Les taux d’intérêt étant toujours très bas ont eu pour résultat, écrivent « Les Echos » (14/3), que « la dette des entreprises atteint un niveau record ». Elle culminait, en 2018, à 4 000 milliards d’euros, soit 175 % de la valeur du produit intérieur brut (PIB), contre 121 % en 2000. En Europe, sur ce terrain, on est les meilleurs : les dettes des entreprises s’élèvent à moins de 125 % du PIB en Espagne, 105 % en Italie, et sont stables depuis vingt ans en Allemagne, autour de 85 %.
Attention toutefois : l'article des Echos du 14 mars 2018 s'appuie sur des chiffres fournis par une agence de notation sur la période mi-mai 2018. Or, à la fin 2018, le même journal rapportait les propos de la banque de France qui estimait alors que la dette privée représentait 132 % du PIB à la fin 2018.
À comparer à la dette publique française : environ 2 300 milliards / 99 % du PIB au 3e trimestre 2018. Comme quoi, le méchant public mauvais gestionnaire blablabla, c'est du pipeau. Comme quoi, utiliser la dette publique pour justifier des coupes dans les services publics, c'est du flan.
Ce super endettement des boîtes françaises n’est pas grave. Sauf si les taux d’intérêt se mettent à remonter.
Ça illustre quand même que l'économie est fragile mais que « jusqu'ici tout va bien, jusqu'ici tout va bien, jusqu'ici… »
D'une part, avec un tel taux d'endettement, les sociétés commerciales ne sont déjà plus en capacité d'investir, car la majeure partie de leur chiffre d'affaires est utilisé pour rembourser leur dette, ce qui entraîne une perte de compétitivité par obsolescence sur le moyen terme.
D'autre part, cela signifie que le moindre pépin dans la production (obsolescence, conditions météo, fluctuations boursières, contraintes législatives/réglementaires, etc.) peut entraîner la fermeture de ces sociétés. Elles doivent donc vendre toujours plus donc produire toujours plus… ce qui est un non-sens puisque les ressources terrestres sont finies. Donc, la dette privée est utilisée comme levier pour que rien change, pas de contraintes législatives bénéfiques pour le climat sinon chômage de masse à prévoir, par exemple.
Si un nombre suffisant de sociétés commerciales n'arrivent plus à rembourser leur dette, les organismes de crédit commencent à vaciller, car leur titre de créances ne valent plus rien. Évidemment, ces titres ont été incorporés dans des produits financiers en tous genres et vendus à travers le globe en toute opacité donc tous les organismes financiers flippent et revendent leurs produits à la hâte… Et comme tout le monde vend et que personne veut acheter, la valeur de ces produits financiers diminue, ce qui accélère la chute des organismes financiers…
Si l'État choisi de racheter partiellement la dette privée, alors elle est mutualisée et c'est les personnes imposables qui la payeront (et ça justifiera en passant des coupes dans les services publics), ce qui fera augmenter la dette publique en passant.

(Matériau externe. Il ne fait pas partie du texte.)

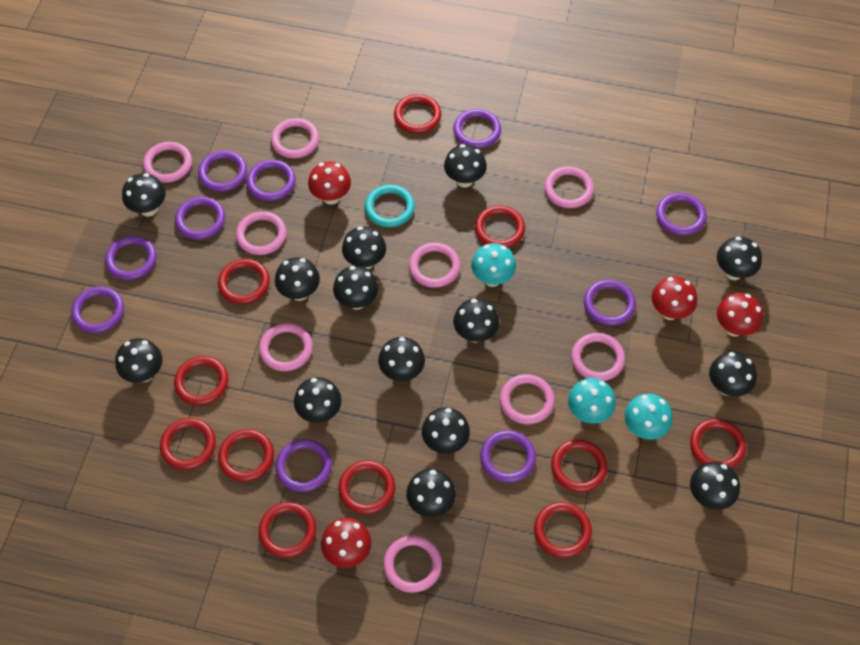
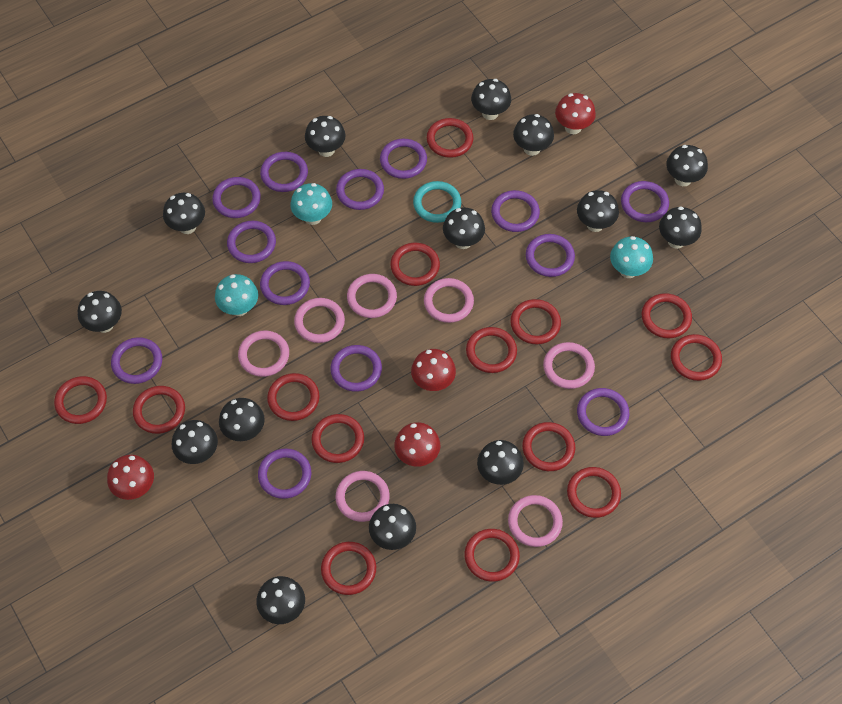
pink ring: 9 -> 7
purple ring: 10 -> 13
red ring: 11 -> 14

Si l'État choisi de ne pas racheter la dette, alors les organismes financiers utilisent les dépôts des épargnants et, comme les fonds de garantie publics (les fameux 100 000 € par compte) ne sont pas suffisamment provisionnés, il y aura des perdants et c'est encore les citoyens qui payeront les pots cassés.
Je parle ici des sociétés commerciales, mais le raisonnement est identique avec les ménages. C’est d’ailleurs ce qui s’est passé à partir de 2007.
Quand les gens sensés nous disent que le crédit institutionnalisé est une véritable saloperie…
Dans le Canard enchaîné du 20 mars 2019.